The fact that leopard coats currently sell for as high as $20,000 has been no deterrent for the ladies. For the poacher it is a major incentive. And for the leopard it means oblivion. The effect is circular: the scarcer the skin, the greater the demand; the greater the demand, the higher the price; the higher the price, the heavier the poaching activity; the heavier the poaching activity, the scarcer the skin.
"One solution," says Jacques Kaplan, "is to put every woman in spots." This is not by any means an about-face by Kaplan, whose stand on the side of the big cats drew some 20,000 letters of praise from the public and some multi-barreled blasts from other furriers. ("To put it mildly," says one Kaplan employee, "the other furriers sort of like hated our guts!") Rather, Kaplan has been hard at work developing new furs from domestically bred or plentiful animals which can be dyed and stenciled to duplicate the look and feel of cat fur.
Unlike Kaplan's informal showing of fun furs at the San Antonio conference—which featured such unendangered but spotless exotica as ermine, mink, golden Ethiopian monkey, gray African kid and Mongolian lamb—his next major showing, in September, will be entirely of spotted furs, not one of which is wild. According to Kaplan, his new pseudo-spots are so realistic they would fool even a leopard. At $800 to $1,000, their price tags are as realistically cool as the cats.
Kaplan's idea is one way to take pressure off wild cats. Another is action at government level. Most of the countries, including our own, that produce or trade in cat skins have been notoriously negligent about import-export regulations. In most cases it has been easier to look the other way than to take on a powerful and articulate fur lobby. But, first at Monaco and again at San Antonio, Game Conservation International, the nucleus of both conferences, has demonstrated that it, too, has a voice.
It was heard early this year, in the form of a cable to the heads of governments all over the world, outlining a six-point program to fight poaching of the big cats. Basically the program urges that: 1) the feline-skin trade in each supplying country be funneled through a single channel in that country; 2) profits from that channel be returned directly to wildlife management authorities of the countries; 3) individual furriers in all countries declare and mark their entire stocks of cat skins and products within a prescribed amnesty period; 4) cat-producing countries stop the import of feline skins and products into their countries, thus making the import and re-export of illegal skins impossible; 5) an advertising campaign be undertaken throughout the world aimed at discouraging the manufacture of articles made of cat skins and products; and 6) every hunter, and especially every hunter's wife, begin a personal campaign to stop the practice of using feline skins and products for decorations and clothing.

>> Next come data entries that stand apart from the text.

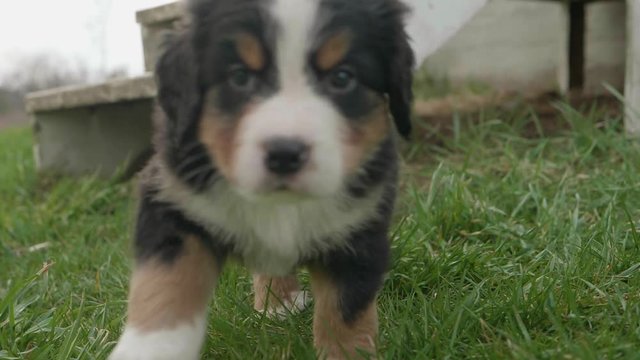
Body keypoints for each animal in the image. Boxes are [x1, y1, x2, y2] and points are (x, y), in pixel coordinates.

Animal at [110, 0, 416, 358]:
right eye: (240, 76)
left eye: (342, 77)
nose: (285, 154)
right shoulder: (173, 200)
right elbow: (166, 284)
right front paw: (152, 349)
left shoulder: (359, 229)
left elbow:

Similar proposals recommending trade bans on other endangered animals were sent to the governments of Argentina, Chile, Bolivia, Peru, Portugal, Belgium, France, China, the Soviet Union and the Tadzhik Soviet Socialist Republic. Exactly how closely even the most cooperative governments will listen to the recommendations of the council remains to be seen. But there was no question in the minds of the delegates as to the potential of the voice that was heard at the Texas meeting. What began only three years ago as the soft-spoken dream of a Texan named Harry Tennison and grew less than a year later into Game Conservation International—better known as Game Coin—drew some 900 delegates from 53 countries to San, Antonio and gave every indication of fast becoming a most vital and vibrant champion of the world's wildlife. Clearly it had already challenged the ladies in its midst and won. And if the ladies will listen, can the governments be far behind?